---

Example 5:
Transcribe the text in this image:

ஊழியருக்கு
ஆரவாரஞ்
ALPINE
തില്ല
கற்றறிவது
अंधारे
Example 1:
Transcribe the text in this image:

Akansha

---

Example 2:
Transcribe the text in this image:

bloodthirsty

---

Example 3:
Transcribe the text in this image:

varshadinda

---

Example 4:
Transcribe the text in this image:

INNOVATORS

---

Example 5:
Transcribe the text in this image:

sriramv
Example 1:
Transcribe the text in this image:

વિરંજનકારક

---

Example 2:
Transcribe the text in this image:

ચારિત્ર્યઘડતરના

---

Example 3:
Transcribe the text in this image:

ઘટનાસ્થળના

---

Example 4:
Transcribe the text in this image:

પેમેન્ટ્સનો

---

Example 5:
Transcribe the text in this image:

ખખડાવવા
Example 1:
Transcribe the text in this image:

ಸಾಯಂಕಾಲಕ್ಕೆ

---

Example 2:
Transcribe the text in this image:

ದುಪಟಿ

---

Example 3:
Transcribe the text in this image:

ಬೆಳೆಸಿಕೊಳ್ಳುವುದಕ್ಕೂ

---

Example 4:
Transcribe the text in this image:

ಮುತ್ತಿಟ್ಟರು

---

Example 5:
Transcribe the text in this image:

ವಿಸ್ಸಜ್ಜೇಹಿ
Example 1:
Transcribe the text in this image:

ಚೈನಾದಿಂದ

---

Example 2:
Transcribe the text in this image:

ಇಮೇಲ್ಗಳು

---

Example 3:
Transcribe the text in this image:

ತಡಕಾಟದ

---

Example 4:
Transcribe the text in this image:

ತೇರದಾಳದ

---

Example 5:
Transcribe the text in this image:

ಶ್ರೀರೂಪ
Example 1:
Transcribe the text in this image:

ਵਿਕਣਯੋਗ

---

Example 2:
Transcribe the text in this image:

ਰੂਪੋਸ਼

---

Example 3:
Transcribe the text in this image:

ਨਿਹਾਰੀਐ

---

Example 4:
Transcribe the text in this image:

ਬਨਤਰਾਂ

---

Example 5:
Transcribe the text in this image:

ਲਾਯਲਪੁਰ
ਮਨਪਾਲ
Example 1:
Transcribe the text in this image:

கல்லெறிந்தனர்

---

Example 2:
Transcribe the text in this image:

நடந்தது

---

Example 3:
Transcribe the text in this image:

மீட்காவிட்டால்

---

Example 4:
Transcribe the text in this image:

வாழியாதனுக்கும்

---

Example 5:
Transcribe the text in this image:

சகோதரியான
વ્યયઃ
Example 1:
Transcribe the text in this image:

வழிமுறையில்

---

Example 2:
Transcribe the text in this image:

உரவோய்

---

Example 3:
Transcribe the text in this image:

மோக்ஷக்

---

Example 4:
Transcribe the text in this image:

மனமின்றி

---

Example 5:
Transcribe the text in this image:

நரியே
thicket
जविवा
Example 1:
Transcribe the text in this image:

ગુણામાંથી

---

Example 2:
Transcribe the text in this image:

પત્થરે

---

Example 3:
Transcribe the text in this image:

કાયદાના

____________

* [TASK PROMPT]: Having read the material, transcribe all of it exactly.

* [RESULT OF THIS TASK]:
---

Example 5:
Transcribe the text in this image:

ஊழியருக்கு
ஆரவாரஞ்
ALPINE
തില്ല
கற்றறிவது
अंधारे
Example 1:
Transcribe the text in this image:

Akansha

---

Example 2:
Transcribe the text in this image:

bloodthirsty

---

Example 3:
Transcribe the text in this image:

varshadinda

---

Example 4:
Transcribe the text in this image:

INNOVATORS

---

Example 5:
Transcribe the text in this image:

sriramv
Example 1:
Transcribe the text in this image:

વિરંજનકારક

---

Example 2:
Transcribe the text in this image:

ચારિત્ર્યઘડતરના

---

Example 3:
Transcribe the text in this image:

ઘટનાસ્થળના

---

Example 4:
Transcribe the text in this image:

પેમેન્ટ્સનો

---

Example 5:
Transcribe the text in this image:

ખખડાવવા
Example 1:
Transcribe the text in this image:

ಸಾಯಂಕಾಲಕ್ಕೆ

---

Example 2:
Transcribe the text in this image:

ದುಪಟಿ

---

Example 3:
Transcribe the text in this image:

ಬೆಳೆಸಿಕೊಳ್ಳುವುದಕ್ಕೂ

---

Example 4:
Transcribe the text in this image:

ಮುತ್ತಿಟ್ಟರು

---

Example 5:
Transcribe the text in this image:

ವಿಸ್ಸಜ್ಜೇಹಿ
Example 1:
Transcribe the text in this image:

ಚೈನಾದಿಂದ

---

Example 2:
Transcribe the text in this image:

ಇಮೇಲ್ಗಳು

---

Example 3:
Transcribe the text in this image:

ತಡಕಾಟದ

---

Example 4:
Transcribe the text in this image:

ತೇರದಾಳದ

---

Example 5:
Transcribe the text in this image:

ಶ್ರೀರೂಪ
Example 1:
Transcribe the text in this image:

ਵਿਕਣਯੋਗ

---

Example 2:
Transcribe the text in this image:

ਰੂਪੋਸ਼

---

Example 3:
Transcribe the text in this image:

ਨਿਹਾਰੀਐ

---

Example 4:
Transcribe the text in this image:

ਬਨਤਰਾਂ

---

Example 5:
Transcribe the text in this image:

ਲਾਯਲਪੁਰ
ਮਨਪਾਲ
Example 1:
Transcribe the text in this image:

கல்லெறிந்தனர்

---

Example 2:
Transcribe the text in this image:

நடந்தது

---

Example 3:
Transcribe the text in this image:

மீட்காவிட்டால்

---

Example 4:
Transcribe the text in this image:

வாழியாதனுக்கும்

---

Example 5:
Transcribe the text in this image:

சகோதரியான
વ્યયઃ
Example 1:
Transcribe the text in this image:

வழிமுறையில்

---

Example 2:
Transcribe the text in this image:

உரவோய்

---

Example 3:
Transcribe the text in this image:

மோக்ஷக்

---

Example 4:
Transcribe the text in this image:

மனமின்றி

---

Example 5:
Transcribe the text in this image:

நரியே
thicket
जविवा
Example 1:
Transcribe the text in this image:

ગુણામાંથી

---

Example 2:
Transcribe the text in this image:

પત્થરે

---

Example 3:
Transcribe the text in this image:

કાયદાના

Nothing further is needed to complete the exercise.